For 00 cycles, the discharge capacity [mA · H] is calculated from the discharge current value and the discharge time. Then, the discharge capacity [mA · H] at 500 cycles was divided by the discharge capacity [mA · H] at the first cycle to obtain the discharge capacity change rate [%].
The test results are shown in Table 1.

[0077]

[Table 1]

[0078]

As is apparent from the above description, according to the present invention, there is provided a lithium ion secondary battery in which all of the low temperature characteristics, the cycle characteristics and the high rate discharge characteristics are greatly improved as compared with the prior art. You can Therefore, it can be suitably used for observation equipment, communication equipment, electric vehicles, power storage equipment, and other equipment that is expected to be used at low temperatures and that requires large-current discharge.

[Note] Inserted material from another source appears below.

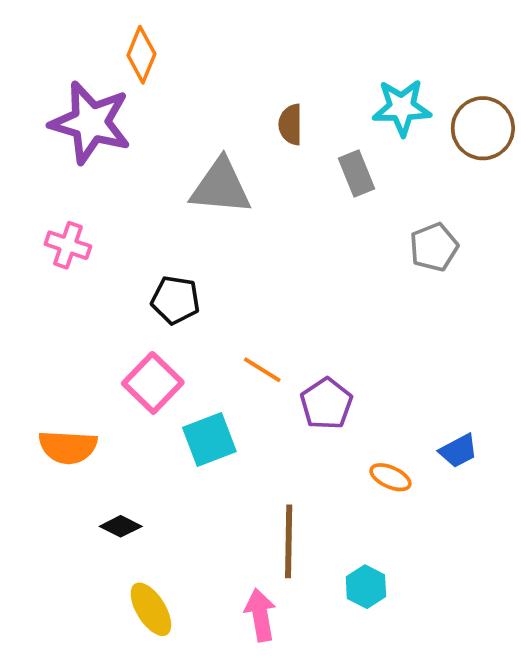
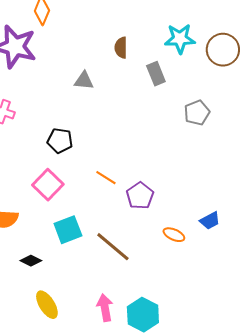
gray triangle: (221, 187) -> (84, 81), size x0.6
cyan square: (209, 440) -> (68, 230), moved
brown line: (289, 541) -> (113, 247), moved, turned -51
cyan hexagon: (366, 587) -> (143, 315), moved, size x1.5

   ─────────────────────────────────────────────────── ─── Continued front page    (72) Inventor Kenichi Kizu             4-3 Ikejiri, Itami City, Hyogo Prefecture Mitsubishi Electric Cable             Industrial Co., Ltd. Itami Works (72) Inventor Ken Moriuchi             4-3 Ikejiri, Itami City, Hyogo Prefecture Mitsubishi Electric Cable             Industrial Co., Ltd. Itami Works F term (reference) 5H029 AJ02 AJ05 AK03 AL06 AL07                       AM03 AM05 AM07 DJ08 DJ16                       EJ04 EJ12 HJ01 HJ05 HJ09                       HJ14                 5H050 AA02 AA06 AA07 BA17 CA08                       CB07 CB08 DA10 DA11 EA09                       EA10 EA24 FA17 GA22 HA01                       HA05 HA09 HA10 HA14

Claims (2)

[Claims] 1. A lithium ion secondary battery comprising at least a positive electrode plate, a negative electrode plate and an electrolytic solution, wherein the positive electrode plate comprises an active material composed of a Li—Co based complex oxide, and a particle size of 4 to 8 μm. 70% by weight of the total amount of the large-diameter component and the small-diameter component having a particle diameter of 0.1 μm or less within the range of
Above, and the weight ratio of the large diameter component and the small diameter component is 1:
A coating layer containing a granular conductive material of 0.01 to 1: 1 and polyvinylidene fluoride having a melting point of 165 ° C. or lower is formed on the current collector, and the porosity of the coating layer is adjusted. 0.
The lithium ion secondary battery is set in a range of 08 to 0.14 CC / g, and the viscosity (23 ° C.) of the electrolytic solution is 3.0 cps or less. 2. The lithium ion secondary battery according to claim 1, wherein the granular Li—Co-based composite oxide has an average particle size of 10 μm or more.